56bit ふたつの星
それは、暗闇の中で微かに瞬く思い出。
「
「ほんと?! 見せて見せて!」
二人は部屋の中に入るやいなや、すぐにパソコンの前へ立った。
「どれどれ……お二人の歌声にとても感動しました、これからも応援しています、動画投稿頑張ってください……だって!!」
麻里亜と英美里は両手をつないで飛び跳ねた。
すると、部屋の外から「静かにしなさーい」という声が聞こえてきた。
「ごめーんおかあさーん」
英美里は少し大きめの声で返事をした。
「ごめんごめん、ついうっかり。 あんまりにも嬉しくて」
麻里亜は両方の手のひらを顔の前で合わせている。
「いやいや、これは飛び跳ねて当然だよ」
英美里は笑いながら言った。
「それにしても、コツコツ動画投稿をして3か月、やっとコメントが来るようになったね」
「もう大変だったよ。 中学校生活最後の思い出を作りたいんだ! とかいっていきなり麻里亜ちゃんに誘われて。 最初は私、嫌だったんだよ、人前に出るのとか苦手だったし。 だけど麻里亜ちゃんがどうしてもってしつこくて」
「そうだっけ?」
麻里亜はとぼけたような顔をする。
「でも、いざやってみると……うん、やって良かったよ」
「でしょでしょ~」
英美里はパソコンに映っているコメントをもう一度見た。
物心ついた頃からよくパソコンで動画を観ていた私にとって、動画投稿者は憧れの存在だった。
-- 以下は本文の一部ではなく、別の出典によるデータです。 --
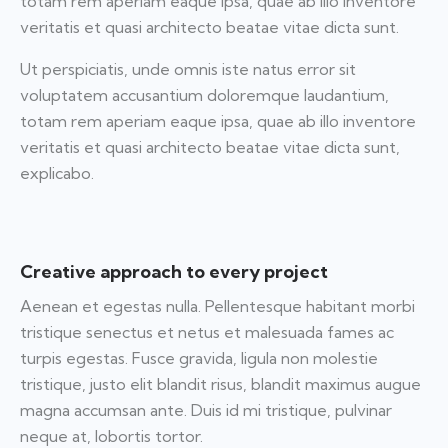
totam rem aperiam eaque ipsa, quae ab illo inventore
veritatis et quasi architecto beatae vitae dicta sunt.
Ut perspiciatis, unde omnis iste natus error sit
voluptatem accusantium doloremque laudantium,
totam rem aperiam eaque ipsa, quae ab illo inventore
veritatis et quasi architecto beatae vitae dicta sunt,
explicabo.
Creative approach to every project
Aenean et egestas nulla. Pellentesque habitant morbi
tristique senectus et netus et malesuada fames ac
turpis egestas. Fusce gravida, ligula non molestie
tristique, justo elit blandit risus, blandit maximus augue
magna accumsan ante. Duis id mi tristique, pulvinar
neque at, lobortis tortor.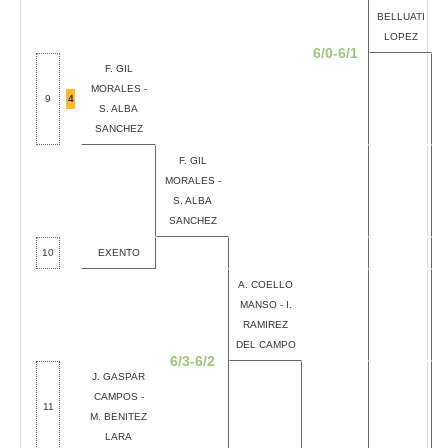
BELLUATI
LOPEZ
6/0-6/1
F. GIL
MORALES -
9
4
S. ALBA
SANCHEZ
F. GIL
MORALES -
S. ALBA
SANCHEZ
10
EXENTO
A. COELLO
MANSO - I.
RAMIREZ
DEL CAMPO
6/3-6/2
J. GASPAR
CAMPOS -
11
M. BENITEZ
LARA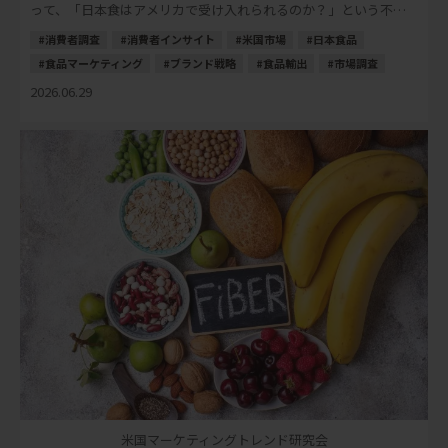
って、「日本食はアメリカで受け入れられるのか？」という不安
は、以前ほど大きなテーマではなくなりました […]
消費者調査
消費者インサイト
米国市場
日本食品
食品マーケティング
ブランド戦略
食品輸出
市場調査
2026.06.29
米国マーケティングトレンド研究会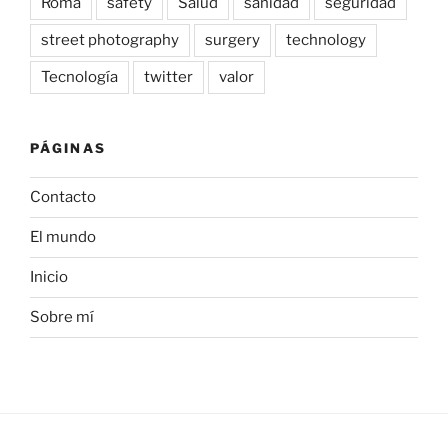
Roma
safety
Salud
sanidad
seguridad
street photography
surgery
technology
Tecnología
twitter
valor
PÁGINAS
Contacto
El mundo
Inicio
Sobre mí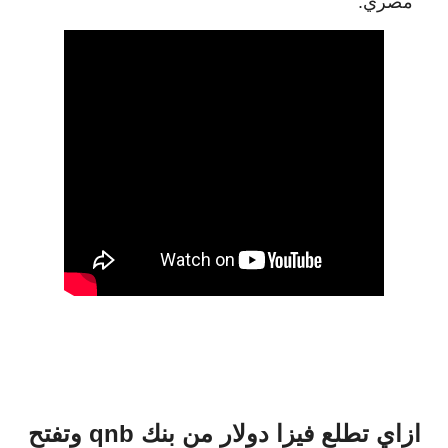
مصري.
ازاي تطلع فيزا دولار من بنك qnb وتفتح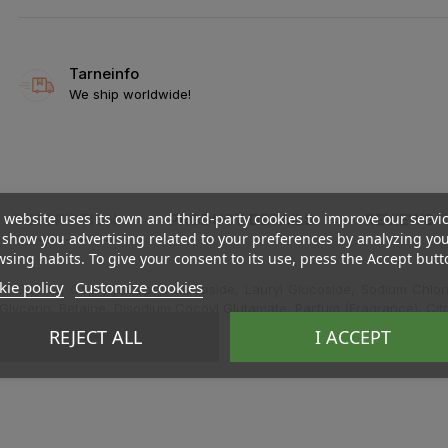
Tarneinfo
We ship worldwide!
 website uses its own and third-party cookies to improve our servi
DESCRIPTION
PRODUCT DETAILS
REVIEWS
show you advertising related to your preferences by analyzing yo
sing habits. To give your consent to its use, press the Accept butt
ie policy
Customize cookies
Sulfate, Caprylyl/Capryl Glucoside, Lauryl Glucoside, Sodium Chlori
, Glycerin, Betaine, Disodium Cocoyl Glutamate, Parfum (Fragrance), Cit
REJECT ALL
I ACCEPT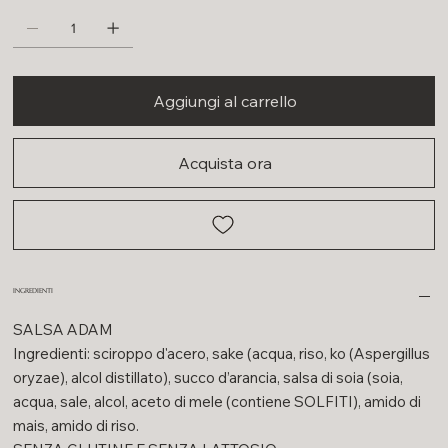
Aggiungi al carrello
Acquista ora
INGREDIENTI
SALSA ADAM
Ingredienti: sciroppo d'acero, sake (acqua, riso, ko (Aspergillus
oryzae), alcol distillato), succo d’arancia, salsa di soia (soia,
acqua, sale, alcol, aceto di mele (contiene SOLFITI), amido di
mais, amido di riso.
たくさんのエールをもらって、たくさんの笑顔を与えて。
でも、私には何の取り柄も見つけられなくて、性格も臆病で。
私は絶対になれない、そう思っていた。
けれど、麻里亜ちゃんのおかげもあって、私は今、憧れの存在に一歩近づけたような気がする。
手を伸ばしても届かないほど遠くにある、煌びやかな輝き。
「なにパソコンを見つめてぼーっとしているの? 有名人さん」
「コメントひとつ来たくらいで有名人だなんて、意識過剰にもほどがあるよ。 でも、このコメントをくれた見知らぬ誰かのために、私はこれからも精いっぱい頑張りたいな」
「いいこと言うじゃん。 頼りにしているよ、えみりすく」
そう言いながら、麻里亜はクスクスと笑っている。
「なんか、その名前改めて言われると恥ずかしいな……」
「そう? かっこいいと思うけどな、えみりすく」
「もー麻里亜ちゃん絶対からかっているでしょ!」
「そんなことないよ~」
「ふーん、じゃあこれからも宜しくね、まりあすた」
英美里の心は暖かい光で満たされていた。